:: Provided records ::
★ ★ ★ ★

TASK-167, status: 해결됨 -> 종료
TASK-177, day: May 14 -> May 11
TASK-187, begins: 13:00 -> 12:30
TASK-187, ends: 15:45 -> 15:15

★ ★ ★ ★

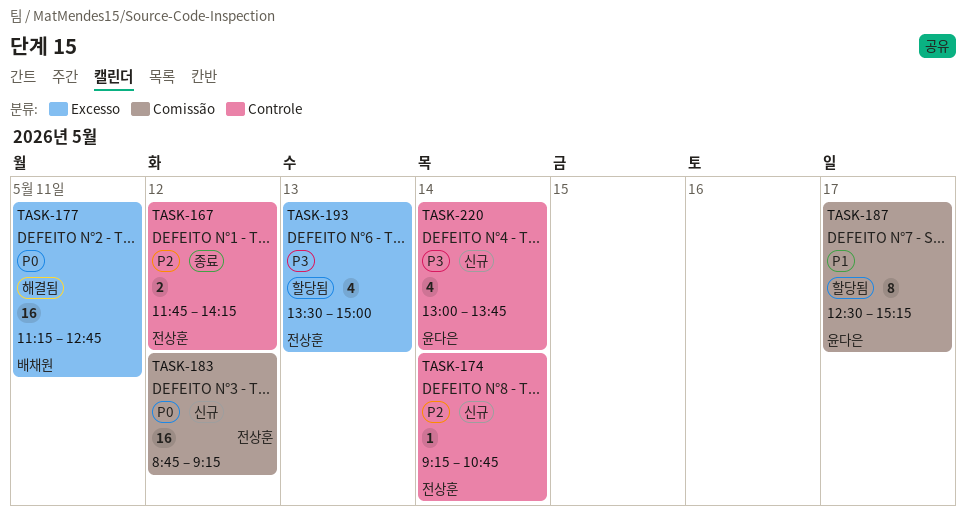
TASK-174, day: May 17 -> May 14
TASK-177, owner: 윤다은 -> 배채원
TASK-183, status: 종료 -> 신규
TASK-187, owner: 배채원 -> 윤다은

★ ★ ★ ★

What you return should be exactly the lines above, starting at the one with "TASK-167, status: 해결됨 -> 종료" and ending at the one with "TASK-187, ends: 15:45 -> 15:15", and nothing else.

TASK-167, status: 해결됨 -> 종료
TASK-177, day: May 14 -> May 11
TASK-187, begins: 13:00 -> 12:30
TASK-187, ends: 15:45 -> 15:15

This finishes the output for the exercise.